Then, i tried several methods before import to MEGAN.

First, 3 sequence files were assembled using metaSPADES. Assembled scaffolds.fasta files were analyzed using DIAMOND for taxonomic assignment. Then from .daa format file, i ran MEGAN using daa2rna.

Second, only forward and reverse sequence files were merged using overlapping merge software FLASH. Then analyzed using DIAMOND for taxonomic assignment. Then from .daa format file, i ran MEGAN using daa2rna.

Actually, i want to see the number of mapped reads like RPKM. But, I’m not sure which is more appropriate and i don’t know how to adapt from MEGAN result.

Dose anyone help which one is best sequence filtering format for MEGAN and how to analyze mapped reads percentage?
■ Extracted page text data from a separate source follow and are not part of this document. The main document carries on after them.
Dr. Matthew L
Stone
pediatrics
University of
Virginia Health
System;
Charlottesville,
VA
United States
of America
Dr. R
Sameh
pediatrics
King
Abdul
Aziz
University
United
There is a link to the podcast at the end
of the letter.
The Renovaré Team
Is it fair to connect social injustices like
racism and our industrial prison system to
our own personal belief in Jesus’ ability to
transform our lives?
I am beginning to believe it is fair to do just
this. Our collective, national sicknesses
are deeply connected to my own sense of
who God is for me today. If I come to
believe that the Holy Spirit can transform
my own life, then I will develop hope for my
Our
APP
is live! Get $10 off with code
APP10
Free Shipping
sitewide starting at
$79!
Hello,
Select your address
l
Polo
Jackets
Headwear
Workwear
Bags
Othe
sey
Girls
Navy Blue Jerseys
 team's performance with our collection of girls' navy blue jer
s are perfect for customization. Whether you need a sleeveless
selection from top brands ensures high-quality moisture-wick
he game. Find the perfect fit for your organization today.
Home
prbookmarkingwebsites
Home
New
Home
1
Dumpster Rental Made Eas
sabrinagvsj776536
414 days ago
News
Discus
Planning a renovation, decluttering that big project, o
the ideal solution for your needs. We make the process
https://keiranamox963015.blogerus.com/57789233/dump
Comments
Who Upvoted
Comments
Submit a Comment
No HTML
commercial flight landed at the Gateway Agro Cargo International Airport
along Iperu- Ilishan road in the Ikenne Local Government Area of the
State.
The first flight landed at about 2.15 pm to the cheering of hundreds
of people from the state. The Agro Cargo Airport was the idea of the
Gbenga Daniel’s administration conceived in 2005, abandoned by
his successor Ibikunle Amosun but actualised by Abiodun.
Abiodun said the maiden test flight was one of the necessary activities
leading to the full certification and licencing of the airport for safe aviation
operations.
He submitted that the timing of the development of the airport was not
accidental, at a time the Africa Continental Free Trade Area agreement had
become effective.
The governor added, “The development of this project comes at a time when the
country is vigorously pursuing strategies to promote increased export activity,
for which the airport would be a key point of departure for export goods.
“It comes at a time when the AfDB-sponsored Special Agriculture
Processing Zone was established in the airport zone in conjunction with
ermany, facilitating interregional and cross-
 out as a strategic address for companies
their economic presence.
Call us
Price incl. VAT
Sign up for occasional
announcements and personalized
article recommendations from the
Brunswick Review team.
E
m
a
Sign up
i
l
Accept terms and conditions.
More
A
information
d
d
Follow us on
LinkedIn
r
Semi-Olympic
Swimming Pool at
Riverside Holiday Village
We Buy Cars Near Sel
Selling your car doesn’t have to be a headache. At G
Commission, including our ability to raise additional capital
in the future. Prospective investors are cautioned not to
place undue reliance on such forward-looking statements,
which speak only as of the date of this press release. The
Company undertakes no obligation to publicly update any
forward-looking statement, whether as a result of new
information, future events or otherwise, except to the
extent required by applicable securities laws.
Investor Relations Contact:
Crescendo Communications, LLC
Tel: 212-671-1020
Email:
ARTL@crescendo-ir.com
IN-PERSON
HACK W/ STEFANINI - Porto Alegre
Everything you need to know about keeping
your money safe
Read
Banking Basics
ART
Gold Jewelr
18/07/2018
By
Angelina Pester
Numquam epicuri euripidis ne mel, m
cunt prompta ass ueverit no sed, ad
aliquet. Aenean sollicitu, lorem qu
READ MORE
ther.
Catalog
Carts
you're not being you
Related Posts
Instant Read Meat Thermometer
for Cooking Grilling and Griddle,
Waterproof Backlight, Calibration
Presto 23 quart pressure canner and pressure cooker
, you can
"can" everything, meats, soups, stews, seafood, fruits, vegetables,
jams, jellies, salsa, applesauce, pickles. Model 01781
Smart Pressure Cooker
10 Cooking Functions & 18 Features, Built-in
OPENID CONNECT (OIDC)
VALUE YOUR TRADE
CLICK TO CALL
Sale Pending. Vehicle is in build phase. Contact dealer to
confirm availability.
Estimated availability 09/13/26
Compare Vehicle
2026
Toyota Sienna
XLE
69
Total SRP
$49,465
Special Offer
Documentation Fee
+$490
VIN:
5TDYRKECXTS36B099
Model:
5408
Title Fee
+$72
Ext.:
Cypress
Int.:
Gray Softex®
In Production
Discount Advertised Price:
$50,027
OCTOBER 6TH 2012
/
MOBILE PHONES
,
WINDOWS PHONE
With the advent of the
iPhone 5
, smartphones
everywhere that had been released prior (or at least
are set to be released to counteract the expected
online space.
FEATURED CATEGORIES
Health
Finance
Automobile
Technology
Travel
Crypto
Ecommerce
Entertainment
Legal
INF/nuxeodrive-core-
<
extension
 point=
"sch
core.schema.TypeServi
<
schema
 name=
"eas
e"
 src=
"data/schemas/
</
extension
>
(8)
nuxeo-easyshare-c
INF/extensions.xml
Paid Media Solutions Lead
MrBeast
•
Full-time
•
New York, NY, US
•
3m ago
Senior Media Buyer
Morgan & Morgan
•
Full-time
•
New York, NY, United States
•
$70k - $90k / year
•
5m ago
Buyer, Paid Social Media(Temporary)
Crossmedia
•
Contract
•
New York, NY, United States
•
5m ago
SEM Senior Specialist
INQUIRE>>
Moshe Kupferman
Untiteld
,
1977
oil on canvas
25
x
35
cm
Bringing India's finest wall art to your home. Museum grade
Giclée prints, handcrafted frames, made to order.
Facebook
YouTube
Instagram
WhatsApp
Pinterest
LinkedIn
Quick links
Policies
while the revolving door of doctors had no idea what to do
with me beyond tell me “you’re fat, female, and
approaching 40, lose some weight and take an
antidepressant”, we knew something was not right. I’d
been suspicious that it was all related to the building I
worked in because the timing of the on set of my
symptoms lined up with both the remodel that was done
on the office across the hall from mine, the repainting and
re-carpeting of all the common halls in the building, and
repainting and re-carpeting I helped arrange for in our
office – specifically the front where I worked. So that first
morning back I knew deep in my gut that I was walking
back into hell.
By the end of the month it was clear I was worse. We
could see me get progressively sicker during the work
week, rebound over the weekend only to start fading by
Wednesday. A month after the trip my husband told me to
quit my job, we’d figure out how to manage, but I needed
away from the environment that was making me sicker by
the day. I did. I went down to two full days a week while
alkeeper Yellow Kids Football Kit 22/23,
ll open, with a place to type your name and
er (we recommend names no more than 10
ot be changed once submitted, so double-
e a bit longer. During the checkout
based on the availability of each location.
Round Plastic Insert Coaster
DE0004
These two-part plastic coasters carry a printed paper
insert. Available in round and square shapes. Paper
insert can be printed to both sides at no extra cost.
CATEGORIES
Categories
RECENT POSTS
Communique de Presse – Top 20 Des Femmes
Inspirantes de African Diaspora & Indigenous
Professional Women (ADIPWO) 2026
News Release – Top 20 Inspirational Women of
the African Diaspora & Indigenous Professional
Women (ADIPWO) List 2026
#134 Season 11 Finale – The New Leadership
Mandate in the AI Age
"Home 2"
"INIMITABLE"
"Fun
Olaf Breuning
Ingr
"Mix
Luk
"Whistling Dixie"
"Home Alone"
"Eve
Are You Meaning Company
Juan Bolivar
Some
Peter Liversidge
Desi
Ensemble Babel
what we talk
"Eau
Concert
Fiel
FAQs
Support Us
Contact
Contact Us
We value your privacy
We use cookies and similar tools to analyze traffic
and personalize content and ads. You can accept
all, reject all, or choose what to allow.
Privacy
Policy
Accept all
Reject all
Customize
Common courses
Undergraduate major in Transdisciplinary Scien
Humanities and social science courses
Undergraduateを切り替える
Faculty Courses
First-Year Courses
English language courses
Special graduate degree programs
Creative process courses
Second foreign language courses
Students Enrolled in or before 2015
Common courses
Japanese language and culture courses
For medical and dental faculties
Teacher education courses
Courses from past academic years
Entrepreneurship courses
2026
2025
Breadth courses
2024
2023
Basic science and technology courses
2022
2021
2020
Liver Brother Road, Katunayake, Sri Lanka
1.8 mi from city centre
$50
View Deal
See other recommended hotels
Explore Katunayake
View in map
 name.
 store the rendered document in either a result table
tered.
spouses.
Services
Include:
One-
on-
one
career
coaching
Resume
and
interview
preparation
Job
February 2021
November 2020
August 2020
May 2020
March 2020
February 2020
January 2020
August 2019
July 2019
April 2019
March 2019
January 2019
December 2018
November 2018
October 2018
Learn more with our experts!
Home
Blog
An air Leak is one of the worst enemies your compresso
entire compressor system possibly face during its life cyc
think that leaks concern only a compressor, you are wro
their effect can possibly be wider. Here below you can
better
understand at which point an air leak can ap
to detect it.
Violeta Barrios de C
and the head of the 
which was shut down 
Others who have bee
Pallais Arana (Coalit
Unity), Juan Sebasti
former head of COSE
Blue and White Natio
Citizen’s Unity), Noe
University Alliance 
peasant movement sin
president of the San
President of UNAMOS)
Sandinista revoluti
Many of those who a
Thank you.

  1. If you want MEGAN to be aware of the number of reads present in a contig, then put a “magnitude” statement on the header line of the contig, e.g.

>contig66|magnitude|900
accgcttcgacacact…

would setup a contig with magnitude 900.

  1. For long reads, please use DIAMONDs “long-read” mode
  2. For assembled contigs, please use the daa-meganizer (not daa2rma) and set it to long-read mode.

2+3 are discussed in our recent paper
here

1 Like

Thank you so much for your advice. I will try.